## Exercise
List each line of the items below that contains the word "Simon".

## Dataset entries
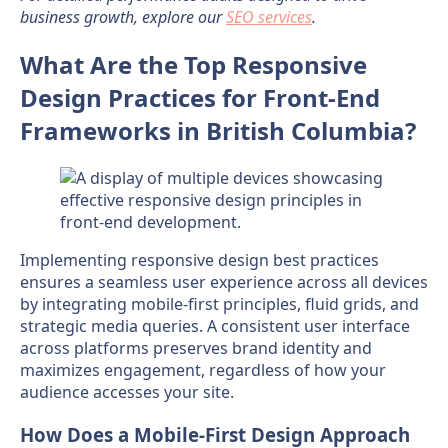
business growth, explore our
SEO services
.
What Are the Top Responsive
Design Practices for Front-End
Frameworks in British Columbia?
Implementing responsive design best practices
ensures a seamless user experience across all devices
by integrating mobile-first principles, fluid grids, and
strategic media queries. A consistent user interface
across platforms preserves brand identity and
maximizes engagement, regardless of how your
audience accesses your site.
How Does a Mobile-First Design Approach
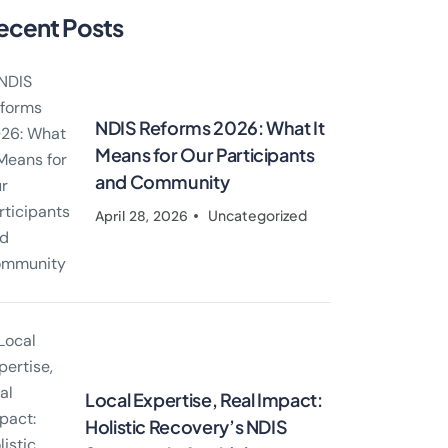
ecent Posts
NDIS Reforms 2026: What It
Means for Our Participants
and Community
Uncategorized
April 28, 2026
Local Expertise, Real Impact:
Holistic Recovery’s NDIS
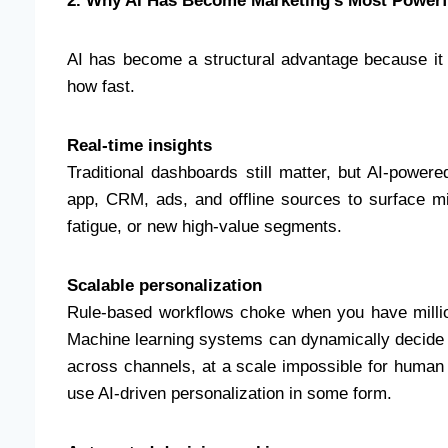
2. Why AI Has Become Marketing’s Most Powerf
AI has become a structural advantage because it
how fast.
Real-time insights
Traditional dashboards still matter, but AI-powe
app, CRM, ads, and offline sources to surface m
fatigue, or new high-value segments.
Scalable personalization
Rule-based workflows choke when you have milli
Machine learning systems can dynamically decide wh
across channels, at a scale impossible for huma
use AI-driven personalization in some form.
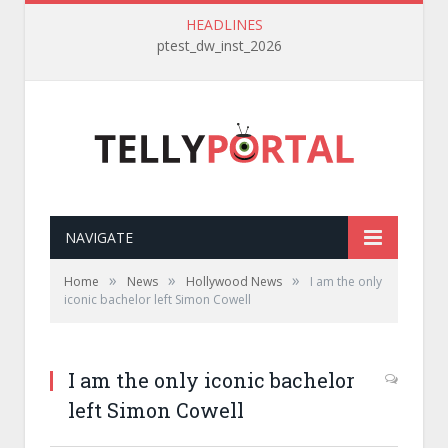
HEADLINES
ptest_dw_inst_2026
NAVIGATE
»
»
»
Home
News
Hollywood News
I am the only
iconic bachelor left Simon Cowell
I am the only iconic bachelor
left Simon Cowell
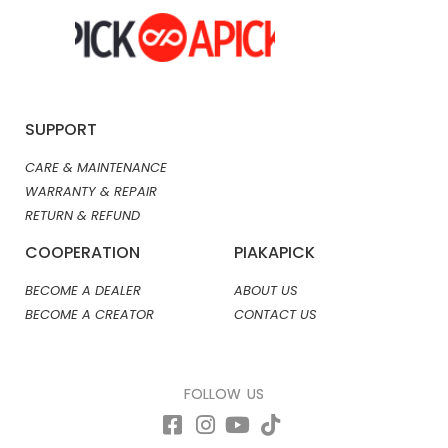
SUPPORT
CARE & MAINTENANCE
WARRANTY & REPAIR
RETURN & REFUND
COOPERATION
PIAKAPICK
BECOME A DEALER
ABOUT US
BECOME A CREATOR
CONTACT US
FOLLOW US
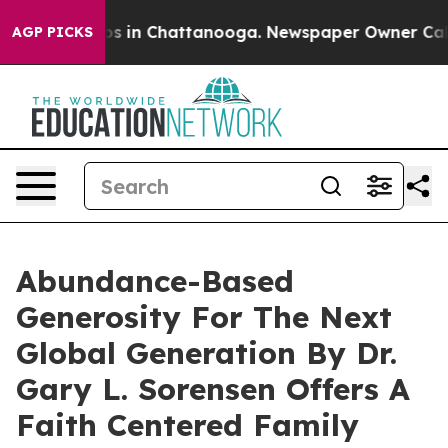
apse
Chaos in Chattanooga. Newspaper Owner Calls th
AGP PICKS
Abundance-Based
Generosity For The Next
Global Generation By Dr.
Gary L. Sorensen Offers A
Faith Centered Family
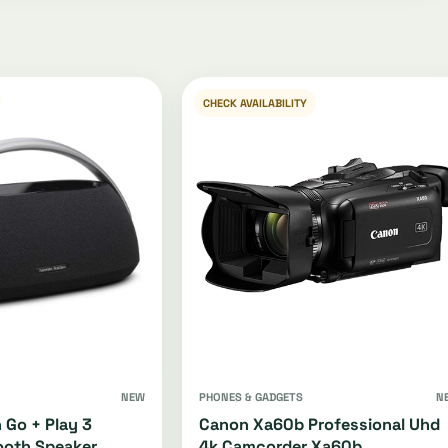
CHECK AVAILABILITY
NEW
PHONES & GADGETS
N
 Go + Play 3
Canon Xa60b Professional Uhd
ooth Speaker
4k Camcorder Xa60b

## Reply
iconic bachelor left Simon Cowell
left Simon Cowell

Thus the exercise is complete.